Any time you refuse to serve a customer, however, you’re at risk of a lawsuit. A good rule of thumb is to only deny service as a last resort, and only when there is a potential threat to the health and safety of your employees and customers.

Can I deny customers who won’t wear a mask or social distance?

During the coronavirus pandemic, federal, state, and local authorities established guidelines for social distancing and required face masks in certain circumstances. Businesses could face fines or the loss of a license if they failed to comply.

Even without such restrictions in place, you can still require social distancing and mask wearing within your place of business in the interest of health and safety, as long as those restrictions are applied to all of your customers.

If you do refuse to sell to a customer and wind up in court, you’ll have a strong argument that mask-less customers or failure to maintain a distance from others during the pandemic pose a legitimate threat to the health of your workers or customers.

Protect your business from lawsuits with small business insurance

Can I require employees or customers to be vaccinated against COVID-19?

The Equal Employment Opportunity Commission says employers have the right to require their employees to get vaccinated in order to work on site, although the issue is a bit murky when it comes to vaccine requirements for customers.

While the federal government currently has no plans to implement a national vaccine passport, proof of vaccination may be required to visit certain countries.

Whether vaccine passports ever become a reality, several airlines have said they’ll require some sort of proof of vaccination against COVID-19.

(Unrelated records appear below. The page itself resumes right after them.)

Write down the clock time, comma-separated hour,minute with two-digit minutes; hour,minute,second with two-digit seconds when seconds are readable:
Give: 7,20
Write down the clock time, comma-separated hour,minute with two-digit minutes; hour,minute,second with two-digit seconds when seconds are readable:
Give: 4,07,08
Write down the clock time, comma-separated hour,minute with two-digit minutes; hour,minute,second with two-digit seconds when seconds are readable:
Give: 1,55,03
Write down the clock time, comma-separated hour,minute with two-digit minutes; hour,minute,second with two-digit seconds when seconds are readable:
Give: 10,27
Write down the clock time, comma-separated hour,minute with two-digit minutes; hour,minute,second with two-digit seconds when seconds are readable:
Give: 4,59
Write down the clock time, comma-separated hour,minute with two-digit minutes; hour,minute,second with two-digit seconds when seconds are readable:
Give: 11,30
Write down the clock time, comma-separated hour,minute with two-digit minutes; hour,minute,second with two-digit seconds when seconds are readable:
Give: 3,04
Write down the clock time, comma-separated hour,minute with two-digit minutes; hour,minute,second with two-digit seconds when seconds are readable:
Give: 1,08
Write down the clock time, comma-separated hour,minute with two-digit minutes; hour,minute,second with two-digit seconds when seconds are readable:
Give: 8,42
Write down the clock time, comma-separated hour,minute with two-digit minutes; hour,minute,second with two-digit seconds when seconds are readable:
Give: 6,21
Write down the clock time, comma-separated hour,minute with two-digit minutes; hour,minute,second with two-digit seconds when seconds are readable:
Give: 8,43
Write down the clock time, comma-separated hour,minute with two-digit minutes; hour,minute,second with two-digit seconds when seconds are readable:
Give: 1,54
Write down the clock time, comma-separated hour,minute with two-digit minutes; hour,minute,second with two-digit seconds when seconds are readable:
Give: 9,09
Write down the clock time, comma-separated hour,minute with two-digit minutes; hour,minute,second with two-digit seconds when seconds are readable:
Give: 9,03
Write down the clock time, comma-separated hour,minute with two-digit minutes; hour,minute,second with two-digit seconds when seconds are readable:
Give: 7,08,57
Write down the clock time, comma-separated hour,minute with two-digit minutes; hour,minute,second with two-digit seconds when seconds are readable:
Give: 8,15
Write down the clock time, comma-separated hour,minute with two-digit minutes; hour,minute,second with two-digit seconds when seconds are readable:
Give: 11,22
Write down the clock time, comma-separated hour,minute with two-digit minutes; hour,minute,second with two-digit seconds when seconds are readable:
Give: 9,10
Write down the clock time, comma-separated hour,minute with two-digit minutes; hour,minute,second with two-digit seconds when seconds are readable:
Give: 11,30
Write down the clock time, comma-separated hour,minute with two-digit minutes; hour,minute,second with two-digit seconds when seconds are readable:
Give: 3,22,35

Professional sports leagues, teams, and arenas have also said that they may require proof of vaccination or a recent negative test result for anyone who wants to visit their facilities.

While governors in a few states have banned the use of vaccine passports, some legal experts say private businesses have the right to require proof of vaccination for customers, although there could be religious and medical exemptions.

Of course, requiring or not requiring proof of vaccination could bring a public backlash either way.

You may want to wait and see how other businesses in your area and industry deal with this challenge, and balance safety concerns with the impact on your customer relationships and bottom line.